Dataset entries
=-=-=-=-=

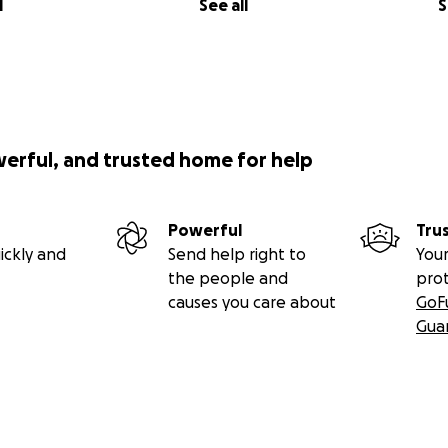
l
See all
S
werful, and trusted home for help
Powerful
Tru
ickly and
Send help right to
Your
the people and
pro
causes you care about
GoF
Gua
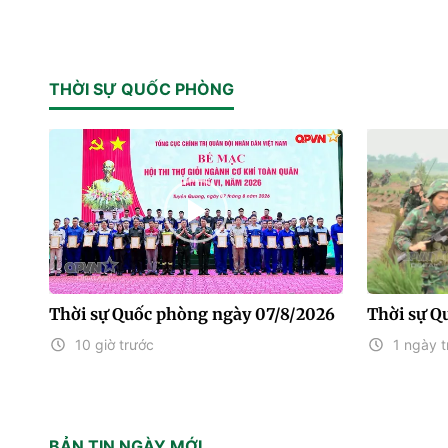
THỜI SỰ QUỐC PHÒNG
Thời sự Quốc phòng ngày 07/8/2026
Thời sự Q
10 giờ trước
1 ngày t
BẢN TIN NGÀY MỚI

=-=-=-=-=

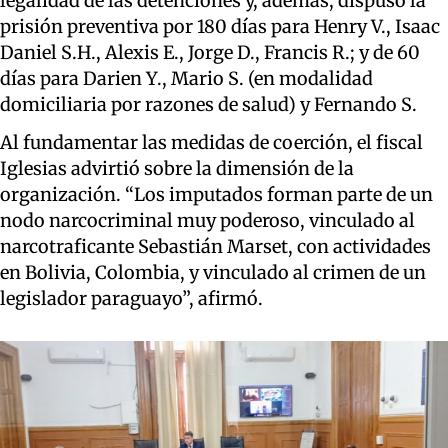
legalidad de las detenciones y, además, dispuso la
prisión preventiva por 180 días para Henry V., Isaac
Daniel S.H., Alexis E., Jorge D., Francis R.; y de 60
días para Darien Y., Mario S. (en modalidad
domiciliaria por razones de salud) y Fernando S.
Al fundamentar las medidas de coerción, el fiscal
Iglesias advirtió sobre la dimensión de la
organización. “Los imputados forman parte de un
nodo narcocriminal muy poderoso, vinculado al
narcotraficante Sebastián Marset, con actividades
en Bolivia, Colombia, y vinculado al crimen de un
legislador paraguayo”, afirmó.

=-=-=-=-=

Work required
Return everything from the line containing "legalidad de las" down to the line containing "en Bolivia, Colombia, y", word for word and including both of those lines.

Exercise response
legalidad de las detenciones y, además, dispuso la
prisión preventiva por 180 días para Henry V., Isaac
Daniel S.H., Alexis E., Jorge D., Francis R.; y de 60
días para Darien Y., Mario S. (en modalidad
domiciliaria por razones de salud) y Fernando S.
Al fundamentar las medidas de coerción, el fiscal
Iglesias advirtió sobre la dimensión de la
organización. “Los imputados forman parte de un
nodo narcocriminal muy poderoso, vinculado al
narcotraficante Sebastián Marset, con actividades
en Bolivia, Colombia, y vinculado al crimen de un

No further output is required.